With either, will you have the ability to try them in various places or are you stuck with a specific spot based on their size?


----------



## theJman (Mar 3, 2012)

I would third the NXG.


----------



## ZMoney (Aug 10, 2015)

BoredSysAdmin said:


> My vote goes for ngx sub. It measures better than any sub in this price point has a right to. Are you sure on 10ft ceiling?


The ceiling in question is from a dorm room which when i jump and try to touch it I barely skim it just like a basketball rim, which are 10' high. I'm in a hallway of all singles with some friends occupying the rooms around me so hopefully the noise issue won't be that bad. Although last year it was a little ridiculous with a less powerful sub.:heehee:


Insearchof said:


> Off your list, I'd also vote for the NX sub. And you're right, the Dayton may give you a bit more output.
> It would appear that the NX has a better overall sound quality so if that's your priority I'm betting the Dayton stays in 2nd place.
> With either, will you have the ability to try them in various places or are you stuck with a specific spot based on their size?


I'll be able to place it anywhere in the room, and will most likely setup the room based on the orientation of the speakers.


theJman said:


> I would third the NXG.


The third vote for the NXG, I guess this is a pretty easy decision then.


----------



## ZMoney (Aug 10, 2015)

I saw the JBL ES250P mentioned in a thread a long time ago by Jim. Would this ~$50 increase in price be worth it? Is it even better than the NX?


----------



## theJman (Mar 3, 2012)

ZMoney said:


> I saw the JBL ES250P mentioned in a thread a long time ago by Jim. Would this ~$50 increase in price be worth it? Is it even better than the NX?


Which Jim, because this one has no experience with the JBL ES250P.  A while back I was going to see about getting one for review, but the interest in that subwoofer seems to be pretty low so I didn't pursue it.


----------



## ZMoney (Aug 10, 2015)

theJman said:


> Which Jim, because this one has no experience with the JBL ES250P.  A while back I was going to see about getting one for review, but the interest in that subwoofer seems to be pretty low so I didn't pursue it.


Haha it was this Jim. It was in the discussion thread for the NX sub, someone asked for top 5 budget subs at the time. You said the JBL was gaining attention, but I didn't know if you had tested it or not. After reading reviews about it, it seems like a lot of people had problems with the amp frying on it.

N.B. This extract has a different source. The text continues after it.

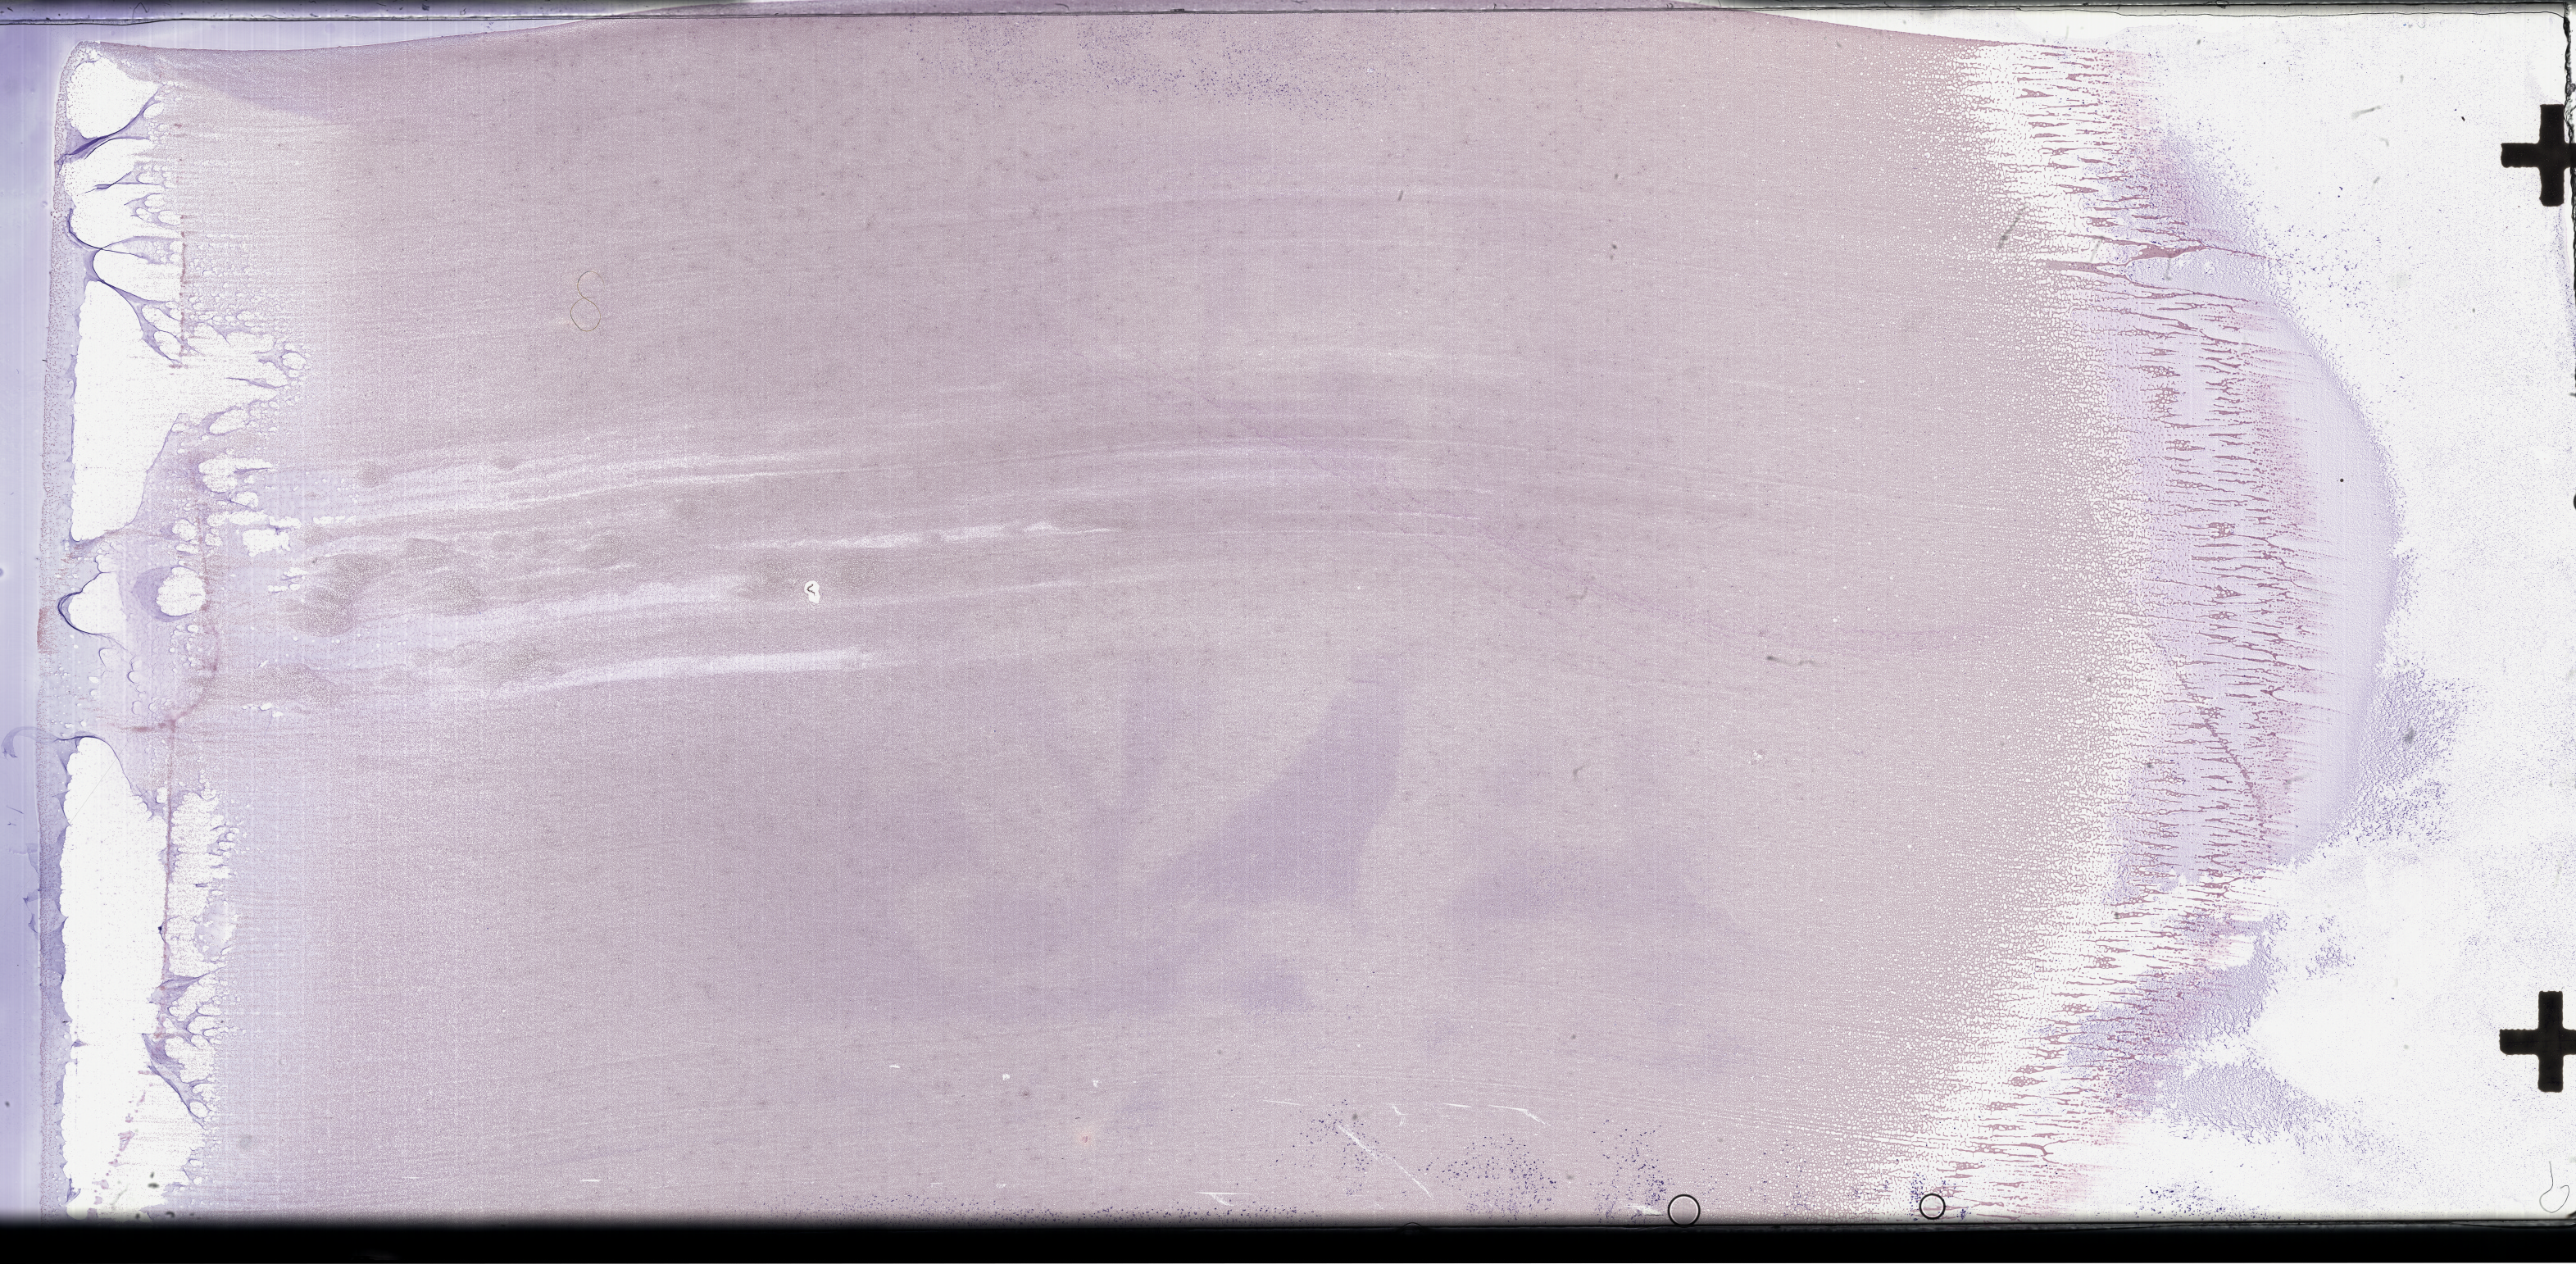
Wright–Giemsa-stained whole blood smear, whole-slide image — whole scanned area (about 50.8 x 24.9 mm) shown as a low-resolution overview, specimen time point: collected on treatment. Patient: female.
* patient diagnosis: Plasma Cell Myeloma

Lastlly, would the 15" dayton be that much louder than the NX? With both of them being about the same wattage I wouldn't think there would be a big difference. Better to go with quality of the NX over Dayton right?


----------



## theJman (Mar 3, 2012)

The amp wattage is only one measure of a subwoofer, so don't be mislead into thinking you can extrapolate much from just that specification. Other things come into play as well. Be that as it may...

I haven't heard the SUB-1500, but from what I've gleaned from others experience it's not quite the value the SUB-1200 is. The difference between the two doesn't appear to be as pronounced as it should be, at least not worth the additional 33% upcharge, so you might want to reconsider the SUB-1500.


----------



## ZMoney (Aug 10, 2015)

Thank you for your help Jim. I'm gonna go with the NX, with it being on sale too I won't have to use all of my $200 budget


----------